Nearly three-quarters (74%) of public sector IT decision-makers say that their organisation has not made use of IoT commercially so far, according to a survey commissioned by Yotta.
While 39% had run pilots but not any live commercial deployments, more than a third (35%) had not made any IoT deployments at all.
The research also found that public sector IT decision-makers saw ‘security concerns’ as among the biggest obstacles councils face in making effective use of IoT-based technologies.
Nearly four out of ten (38%) of respondents saw this as a ‘main challenge’, with more than a third of the survey sample (35%) referencing ‘perceived cost of implementations’ in this category.
The survey also highlighted ‘lack of skilled in-house expertise’ (referenced by 34%) and ‘integration challenges with existing systems’ (31%) as concerns.
Manish Jethwa, chief product and technology officer, Yotta said, “It is clear that while the technology is increasingly coming on stream and offers a wide range of benefits that public sector organisations could potentially tap into, many are still holding back from implementing it.
“There is a need for a process of education here both to reassure organisations regarding their concerns and to guide them through the journey to IoT so that they can start tapping into the many benefits that implementing connected infrastructure can bring.”
Respondents were asked what they saw as the biggest benefits of IoT-based technology in terms of managing assets and infrastructure today.
35% of IT decision-makers polled, the highest single percentage, referenced the ‘ability to achieve more predictive asset management and maintenance’, while 32% referenced ‘the ability to use real-time data to deliver a better service to the public’.
Highways management was the single area of infrastructure asset management where respondents saw the greatest potential for sensor-based technology, with 26% ranking it among their top two choices.

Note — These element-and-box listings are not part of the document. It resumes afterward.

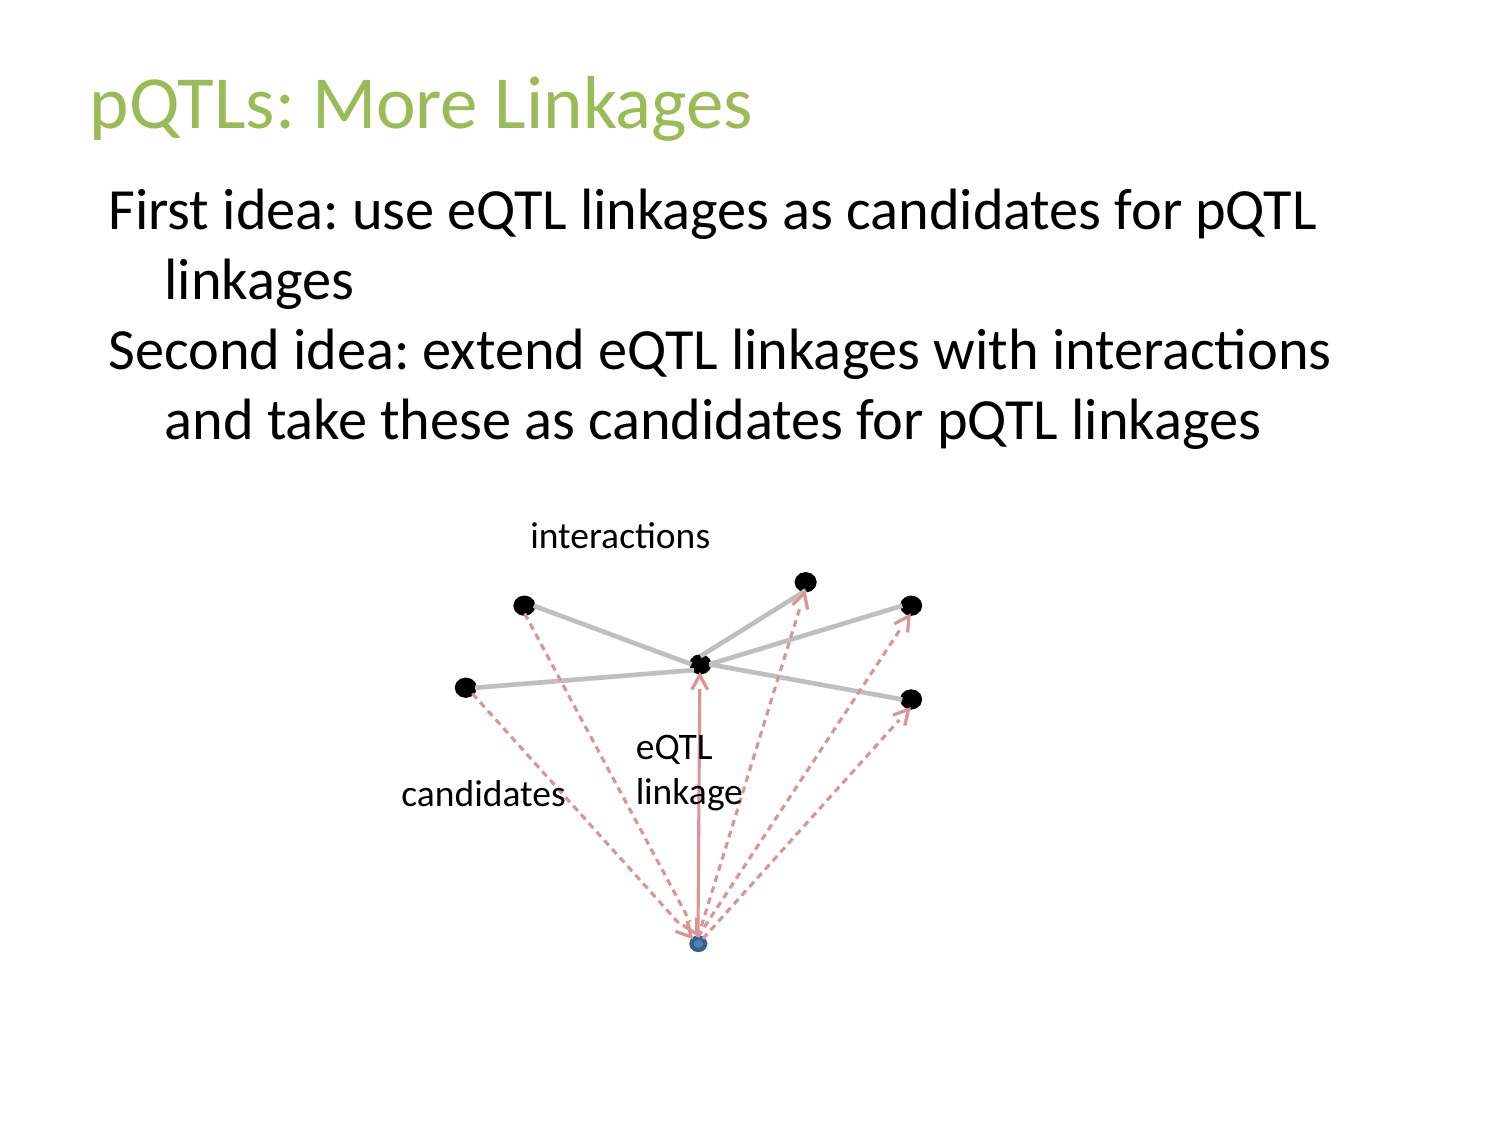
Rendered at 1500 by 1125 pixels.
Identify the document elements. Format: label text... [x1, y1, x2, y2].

text_box eQTL linkage [621, 714, 774, 820]
text_box First idea: use eQTL linkages as candidates for pQTL linkages Second idea: extend eQTL linkages with interactions and take these as candidates for pQTL linkages [93, 164, 1418, 1043]
text_box interactions [515, 503, 739, 564]
text_box [902, 597, 921, 614]
text_box candidates [386, 761, 598, 822]
text_box [691, 656, 709, 673]
text_box [796, 574, 815, 590]
text_box [515, 597, 533, 614]
text_box [691, 937, 706, 951]
text_box pQTLs: More Linkages [74, 45, 1425, 153]
text_box [902, 691, 921, 708]
text_box [456, 679, 475, 696]
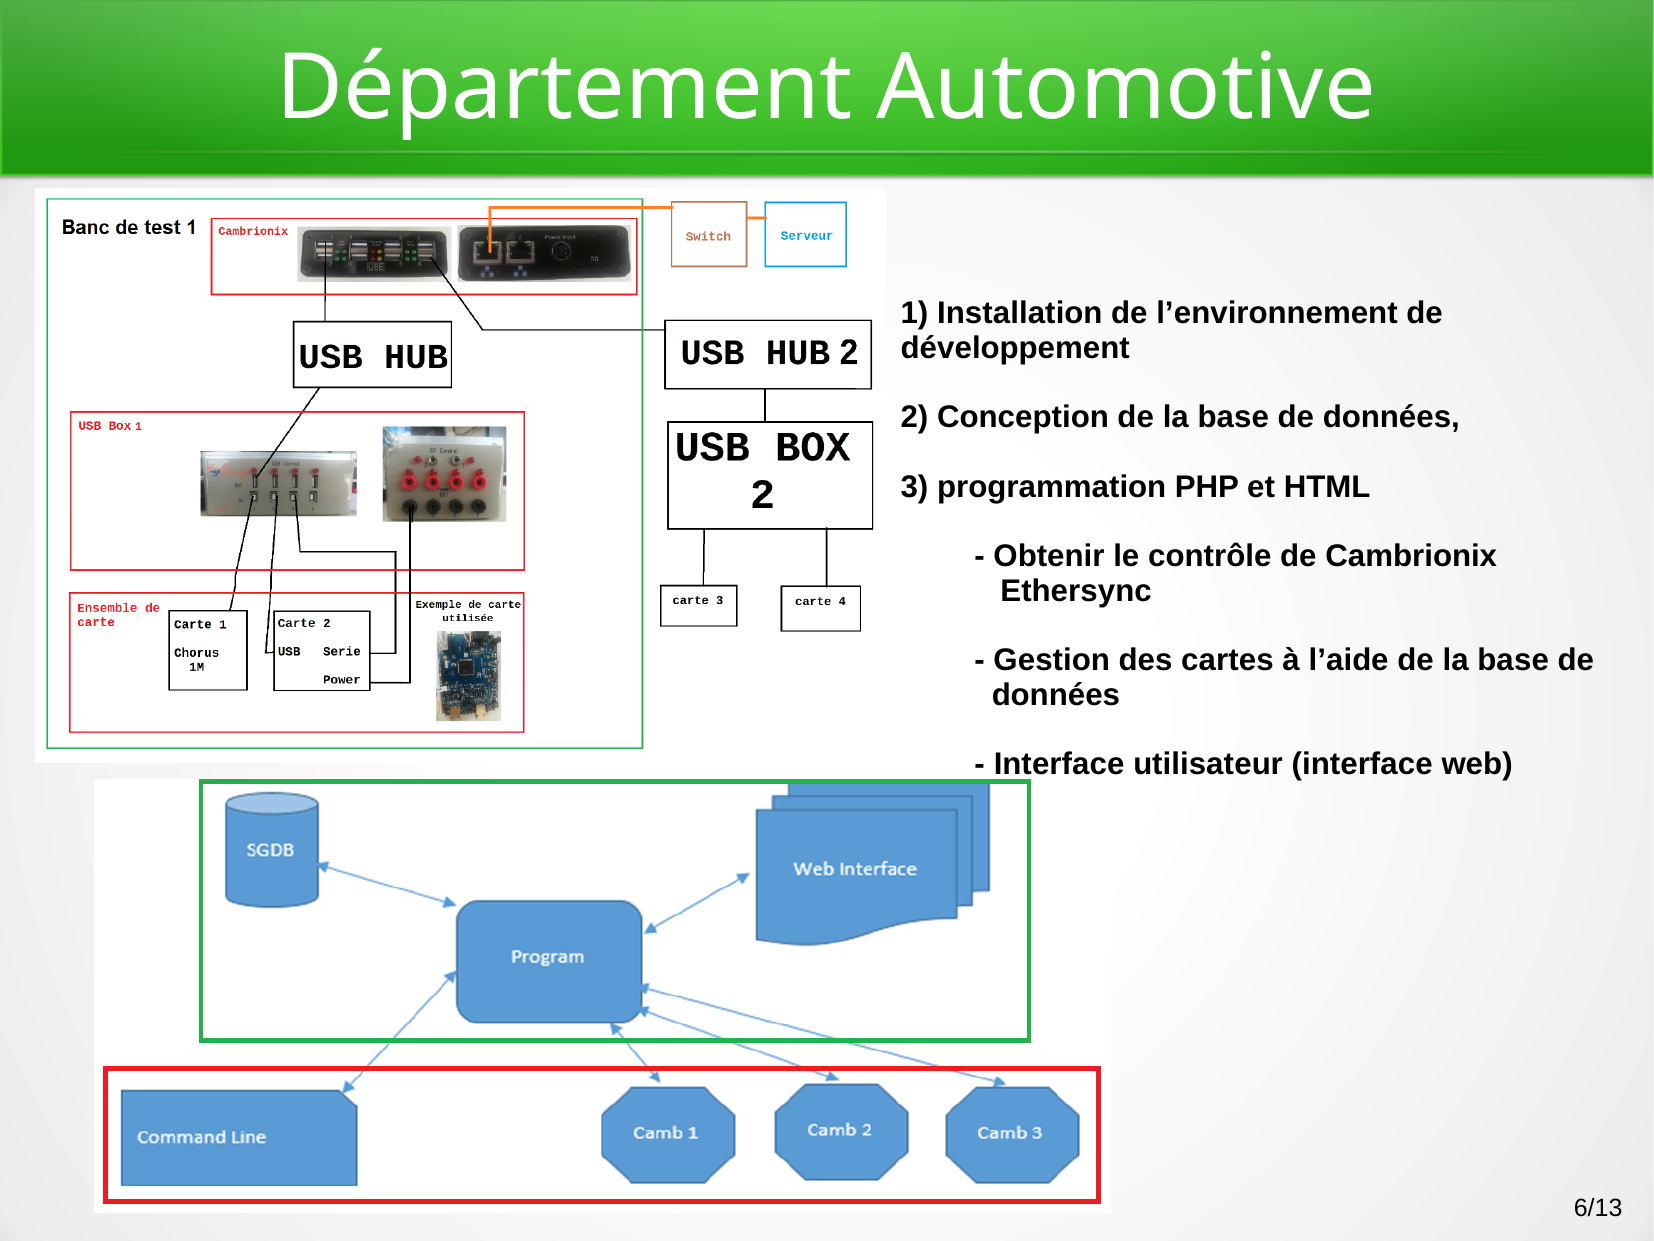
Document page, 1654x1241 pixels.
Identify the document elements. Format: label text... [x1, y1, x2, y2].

text_box 1) Installation de l’environnement de développement 2) Conception de la base de données, 3) programmation PHP et HTML - Obtenir le contrôle de Cambrionix Ethersync - Gestion des cartes à l’aide de la base de données - Interface utilisateur (interface web) [885, 259, 1642, 766]
title Département Automotive [82, 11, 1571, 154]
picture [0, 0, 1654, 1241]
text_box 6/13 [1559, 1186, 1654, 1229]
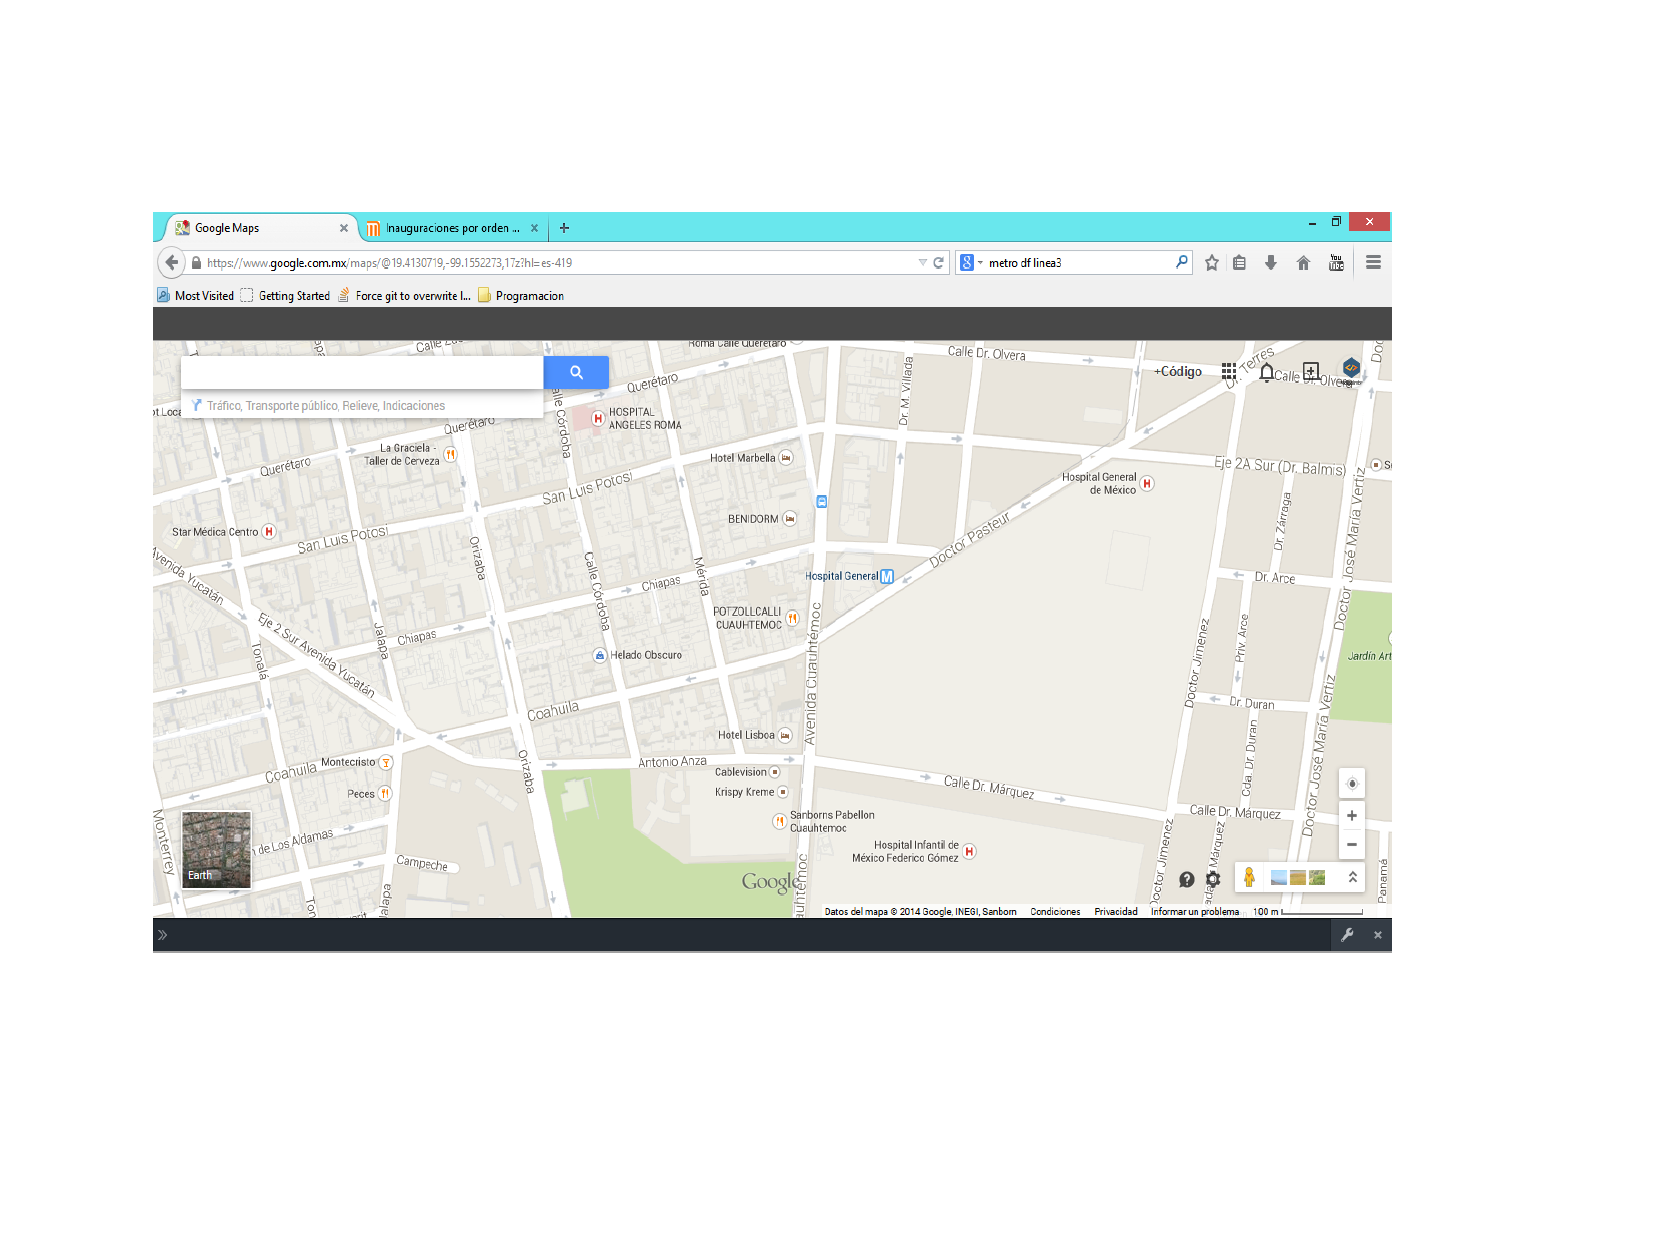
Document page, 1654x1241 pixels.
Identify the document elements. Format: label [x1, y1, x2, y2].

picture [153, 212, 1392, 953]
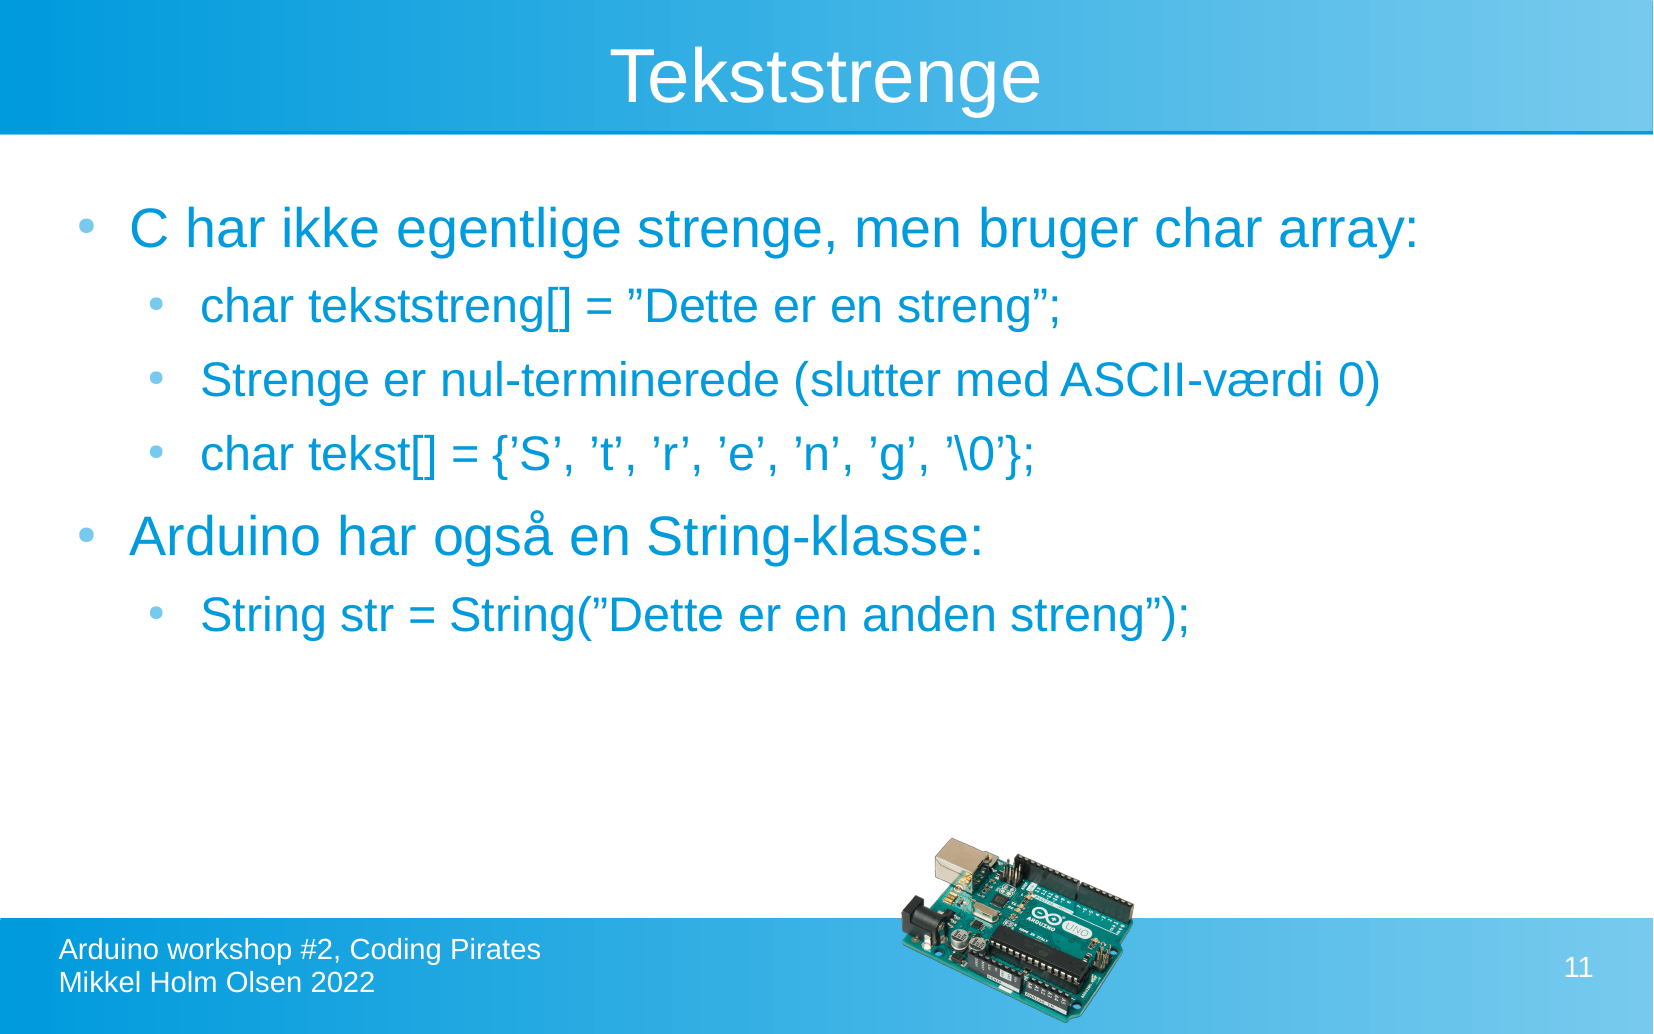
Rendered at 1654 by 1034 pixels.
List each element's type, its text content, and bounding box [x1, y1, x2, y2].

This was followed closely by waste management, referenced by 22%, street lighting (20%), and ‘green spaces’ and ‘bridges and structures’ (both highlighted by 16% of the sample overall).
Jethwa added, “Public sector organisations are increasingly aware that building a connected infrastructure gives them the potential to get ahead of the game and by helping them gain greater insight into what is happening across their asset portfolio, intervene to resolve issues before they turn into serious concerns.
“It is not just about improving operational performance though,” he continued. “Far from it. Organisations increasingly value being able to harness insight from the latest data to continuously refine and improve the service they deliver to people."